■ **Saved data entries**:
..........

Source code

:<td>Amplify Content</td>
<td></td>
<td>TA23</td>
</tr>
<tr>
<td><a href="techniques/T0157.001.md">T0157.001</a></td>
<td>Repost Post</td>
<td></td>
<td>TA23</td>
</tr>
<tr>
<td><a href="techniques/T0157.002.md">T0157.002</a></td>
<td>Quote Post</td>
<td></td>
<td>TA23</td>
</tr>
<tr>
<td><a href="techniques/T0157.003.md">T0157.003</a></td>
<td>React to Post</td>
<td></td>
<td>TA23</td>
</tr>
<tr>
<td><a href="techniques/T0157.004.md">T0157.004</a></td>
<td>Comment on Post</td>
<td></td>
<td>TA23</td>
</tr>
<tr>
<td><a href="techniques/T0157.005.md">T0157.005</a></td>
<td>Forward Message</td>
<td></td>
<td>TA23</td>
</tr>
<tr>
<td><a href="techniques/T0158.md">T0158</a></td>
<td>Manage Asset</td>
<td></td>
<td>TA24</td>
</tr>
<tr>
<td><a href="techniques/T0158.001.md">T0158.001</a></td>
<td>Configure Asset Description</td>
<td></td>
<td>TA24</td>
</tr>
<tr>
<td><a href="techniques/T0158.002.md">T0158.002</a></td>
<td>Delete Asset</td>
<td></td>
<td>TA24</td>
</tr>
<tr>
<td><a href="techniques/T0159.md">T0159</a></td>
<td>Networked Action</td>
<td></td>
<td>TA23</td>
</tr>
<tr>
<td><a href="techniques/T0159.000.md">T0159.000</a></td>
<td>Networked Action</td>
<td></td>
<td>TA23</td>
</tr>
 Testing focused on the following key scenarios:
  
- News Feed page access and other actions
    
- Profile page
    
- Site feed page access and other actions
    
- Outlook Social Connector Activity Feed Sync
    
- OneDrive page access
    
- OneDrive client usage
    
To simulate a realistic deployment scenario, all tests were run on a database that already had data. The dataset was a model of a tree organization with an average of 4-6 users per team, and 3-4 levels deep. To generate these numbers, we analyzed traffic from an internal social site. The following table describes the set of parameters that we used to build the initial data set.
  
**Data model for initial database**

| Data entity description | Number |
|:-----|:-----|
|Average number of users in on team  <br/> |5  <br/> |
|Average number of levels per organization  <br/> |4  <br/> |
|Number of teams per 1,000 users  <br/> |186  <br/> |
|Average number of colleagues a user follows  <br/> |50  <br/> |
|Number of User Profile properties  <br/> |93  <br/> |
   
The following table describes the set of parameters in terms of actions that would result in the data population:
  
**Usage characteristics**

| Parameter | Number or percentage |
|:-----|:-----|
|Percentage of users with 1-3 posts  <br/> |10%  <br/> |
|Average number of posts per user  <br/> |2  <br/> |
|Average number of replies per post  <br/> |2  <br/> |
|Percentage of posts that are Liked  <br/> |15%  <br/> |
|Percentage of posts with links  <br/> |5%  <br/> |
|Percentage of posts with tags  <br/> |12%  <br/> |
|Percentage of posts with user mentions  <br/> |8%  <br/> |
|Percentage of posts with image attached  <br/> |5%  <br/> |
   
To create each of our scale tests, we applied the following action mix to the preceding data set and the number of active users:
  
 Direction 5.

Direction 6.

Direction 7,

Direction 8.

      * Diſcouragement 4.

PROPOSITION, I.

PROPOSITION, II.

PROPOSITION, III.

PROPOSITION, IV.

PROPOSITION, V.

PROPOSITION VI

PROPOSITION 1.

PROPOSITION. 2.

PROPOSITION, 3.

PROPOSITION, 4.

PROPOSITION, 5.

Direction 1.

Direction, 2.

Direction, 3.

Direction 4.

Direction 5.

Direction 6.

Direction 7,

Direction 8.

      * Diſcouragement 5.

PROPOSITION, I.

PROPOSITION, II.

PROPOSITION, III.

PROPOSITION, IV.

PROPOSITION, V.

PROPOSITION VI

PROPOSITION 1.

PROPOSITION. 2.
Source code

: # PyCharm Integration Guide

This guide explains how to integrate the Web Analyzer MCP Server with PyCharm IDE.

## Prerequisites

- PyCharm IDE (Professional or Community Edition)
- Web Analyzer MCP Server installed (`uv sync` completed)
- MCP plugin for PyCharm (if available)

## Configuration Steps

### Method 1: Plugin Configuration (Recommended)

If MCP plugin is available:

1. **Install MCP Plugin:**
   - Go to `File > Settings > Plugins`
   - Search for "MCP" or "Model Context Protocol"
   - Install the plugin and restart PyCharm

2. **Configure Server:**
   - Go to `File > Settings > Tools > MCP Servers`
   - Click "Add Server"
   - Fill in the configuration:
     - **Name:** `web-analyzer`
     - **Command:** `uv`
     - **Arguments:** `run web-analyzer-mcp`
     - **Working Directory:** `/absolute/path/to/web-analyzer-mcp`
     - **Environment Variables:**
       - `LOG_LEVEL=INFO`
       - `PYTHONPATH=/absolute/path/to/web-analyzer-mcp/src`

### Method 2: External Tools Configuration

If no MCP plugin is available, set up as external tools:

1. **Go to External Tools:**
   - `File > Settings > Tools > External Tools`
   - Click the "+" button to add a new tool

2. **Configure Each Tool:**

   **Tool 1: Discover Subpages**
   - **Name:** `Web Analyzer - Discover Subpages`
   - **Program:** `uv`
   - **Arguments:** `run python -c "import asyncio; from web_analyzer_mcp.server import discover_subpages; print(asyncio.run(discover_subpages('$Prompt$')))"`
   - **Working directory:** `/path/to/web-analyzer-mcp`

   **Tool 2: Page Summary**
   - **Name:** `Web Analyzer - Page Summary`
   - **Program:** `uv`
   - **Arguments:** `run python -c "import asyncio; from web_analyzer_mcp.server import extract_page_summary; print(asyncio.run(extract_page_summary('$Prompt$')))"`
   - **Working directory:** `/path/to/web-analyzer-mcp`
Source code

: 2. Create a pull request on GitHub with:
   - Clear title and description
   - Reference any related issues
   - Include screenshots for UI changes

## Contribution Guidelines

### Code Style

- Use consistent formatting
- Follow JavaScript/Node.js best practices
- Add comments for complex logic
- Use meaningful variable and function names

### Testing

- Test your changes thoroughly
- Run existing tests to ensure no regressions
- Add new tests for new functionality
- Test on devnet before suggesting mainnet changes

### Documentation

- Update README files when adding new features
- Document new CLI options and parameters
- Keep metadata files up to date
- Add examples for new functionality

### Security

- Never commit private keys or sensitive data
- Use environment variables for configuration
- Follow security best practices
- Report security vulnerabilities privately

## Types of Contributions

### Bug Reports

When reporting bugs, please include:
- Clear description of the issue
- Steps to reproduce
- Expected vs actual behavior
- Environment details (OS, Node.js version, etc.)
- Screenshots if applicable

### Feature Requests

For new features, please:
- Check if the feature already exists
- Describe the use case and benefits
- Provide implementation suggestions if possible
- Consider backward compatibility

..........

■ **Work instruction**: Could you write out all the records exactly, please?

■ **Written response**:
Source code

:<td>Amplify Content</td>
<td></td>
<td>TA23</td>
</tr>
<tr>
<td><a href="techniques/T0157.001.md">T0157.001</a></td>
<td>Repost Post</td>
<td></td>
<td>TA23</td>
</tr>
<tr>
<td><a href="techniques/T0157.002.md">T0157.002</a></td>
<td>Quote Post</td>
<td></td>
<td>TA23</td>
</tr>
<tr>
<td><a href="techniques/T0157.003.md">T0157.003</a></td>
<td>React to Post</td>
<td></td>
<td>TA23</td>
</tr>
<tr>
<td><a href="techniques/T0157.004.md">T0157.004</a></td>
<td>Comment on Post</td>
<td></td>
<td>TA23</td>
</tr>
<tr>
<td><a href="techniques/T0157.005.md">T0157.005</a></td>
<td>Forward Message</td>
<td></td>
<td>TA23</td>
</tr>
<tr>
<td><a href="techniques/T0158.md">T0158</a></td>
<td>Manage Asset</td>
<td></td>
<td>TA24</td>
</tr>
<tr>
<td><a href="techniques/T0158.001.md">T0158.001</a></td>
<td>Configure Asset Description</td>
<td></td>
<td>TA24</td>
</tr>
<tr>
<td><a href="techniques/T0158.002.md">T0158.002</a></td>
<td>Delete Asset</td>
<td></td>
<td>TA24</td>
</tr>
<tr>
<td><a href="techniques/T0159.md">T0159</a></td>
<td>Networked Action</td>
<td></td>
<td>TA23</td>
</tr>
<tr>
<td><a href="techniques/T0159.000.md">T0159.000</a></td>
<td>Networked Action</td>
<td></td>
<td>TA23</td>
</tr>
 Testing focused on the following key scenarios:
  
- News Feed page access and other actions
    
- Profile page
    
- Site feed page access and other actions
    
- Outlook Social Connector Activity Feed Sync
    
- OneDrive page access
    
- OneDrive client usage
    
To simulate a realistic deployment scenario, all tests were run on a database that already had data. The dataset was a model of a tree organization with an average of 4-6 users per team, and 3-4 levels deep. To generate these numbers, we analyzed traffic from an internal social site. The following table describes the set of parameters that we used to build the initial data set.
  
**Data model for initial database**

| Data entity description | Number |
|:-----|:-----|
|Average number of users in on team  <br/> |5  <br/> |
|Average number of levels per organization  <br/> |4  <br/> |
|Number of teams per 1,000 users  <br/> |186  <br/> |
|Average number of colleagues a user follows  <br/> |50  <br/> |
|Number of User Profile properties  <br/> |93  <br/> |
   
The following table describes the set of parameters in terms of actions that would result in the data population:
  
**Usage characteristics**

| Parameter | Number or percentage |
|:-----|:-----|
|Percentage of users with 1-3 posts  <br/> |10%  <br/> |
|Average number of posts per user  <br/> |2  <br/> |
|Average number of replies per post  <br/> |2  <br/> |
|Percentage of posts that are Liked  <br/> |15%  <br/> |
|Percentage of posts with links  <br/> |5%  <br/> |
|Percentage of posts with tags  <br/> |12%  <br/> |
|Percentage of posts with user mentions  <br/> |8%  <br/> |
|Percentage of posts with image attached  <br/> |5%  <br/> |
   
To create each of our scale tests, we applied the following action mix to the preceding data set and the number of active users:
  
 Direction 5.

Direction 6.

Direction 7,

Direction 8.

      * Diſcouragement 4.

PROPOSITION, I.

PROPOSITION, II.

PROPOSITION, III.

PROPOSITION, IV.

PROPOSITION, V.

PROPOSITION VI

PROPOSITION 1.

PROPOSITION. 2.

PROPOSITION, 3.

PROPOSITION, 4.

PROPOSITION, 5.

Direction 1.

Direction, 2.

Direction, 3.

Direction 4.

Direction 5.

Direction 6.

Direction 7,

Direction 8.

      * Diſcouragement 5.

PROPOSITION, I.

PROPOSITION, II.

PROPOSITION, III.

PROPOSITION, IV.

PROPOSITION, V.

PROPOSITION VI

PROPOSITION 1.

PROPOSITION. 2.
Source code

: # PyCharm Integration Guide

This guide explains how to integrate the Web Analyzer MCP Server with PyCharm IDE.

## Prerequisites

- PyCharm IDE (Professional or Community Edition)
- Web Analyzer MCP Server installed (`uv sync` completed)
- MCP plugin for PyCharm (if available)

## Configuration Steps

### Method 1: Plugin Configuration (Recommended)

If MCP plugin is available:

1. **Install MCP Plugin:**
   - Go to `File > Settings > Plugins`
   - Search for "MCP" or "Model Context Protocol"
   - Install the plugin and restart PyCharm

2. **Configure Server:**
   - Go to `File > Settings > Tools > MCP Servers`
   - Click "Add Server"
   - Fill in the configuration:
     - **Name:** `web-analyzer`
     - **Command:** `uv`
     - **Arguments:** `run web-analyzer-mcp`
     - **Working Directory:** `/absolute/path/to/web-analyzer-mcp`
     - **Environment Variables:**
       - `LOG_LEVEL=INFO`
       - `PYTHONPATH=/absolute/path/to/web-analyzer-mcp/src`

### Method 2: External Tools Configuration

If no MCP plugin is available, set up as external tools:

1. **Go to External Tools:**
   - `File > Settings > Tools > External Tools`
   - Click the "+" button to add a new tool

2. **Configure Each Tool:**

   **Tool 1: Discover Subpages**
   - **Name:** `Web Analyzer - Discover Subpages`
   - **Program:** `uv`
   - **Arguments:** `run python -c "import asyncio; from web_analyzer_mcp.server import discover_subpages; print(asyncio.run(discover_subpages('$Prompt$')))"`
   - **Working directory:** `/path/to/web-analyzer-mcp`

   **Tool 2: Page Summary**
   - **Name:** `Web Analyzer - Page Summary`
   - **Program:** `uv`
   - **Arguments:** `run python -c "import asyncio; from web_analyzer_mcp.server import extract_page_summary; print(asyncio.run(extract_page_summary('$Prompt$')))"`
   - **Working directory:** `/path/to/web-analyzer-mcp`
Source code

: 2. Create a pull request on GitHub with:
   - Clear title and description
   - Reference any related issues
   - Include screenshots for UI changes

## Contribution Guidelines

### Code Style

- Use consistent formatting
- Follow JavaScript/Node.js best practices
- Add comments for complex logic
- Use meaningful variable and function names

### Testing

- Test your changes thoroughly
- Run existing tests to ensure no regressions
- Add new tests for new functionality
- Test on devnet before suggesting mainnet changes

### Documentation

- Update README files when adding new features
- Document new CLI options and parameters
- Keep metadata files up to date
- Add examples for new functionality

### Security

- Never commit private keys or sensitive data
- Use environment variables for configuration
- Follow security best practices
- Report security vulnerabilities privately

## Types of Contributions

### Bug Reports

When reporting bugs, please include:
- Clear description of the issue
- Steps to reproduce
- Expected vs actual behavior
- Environment details (OS, Node.js version, etc.)
- Screenshots if applicable

### Feature Requests

For new features, please:
- Check if the feature already exists
- Describe the use case and benefits
- Provide implementation suggestions if possible
- Consider backward compatibility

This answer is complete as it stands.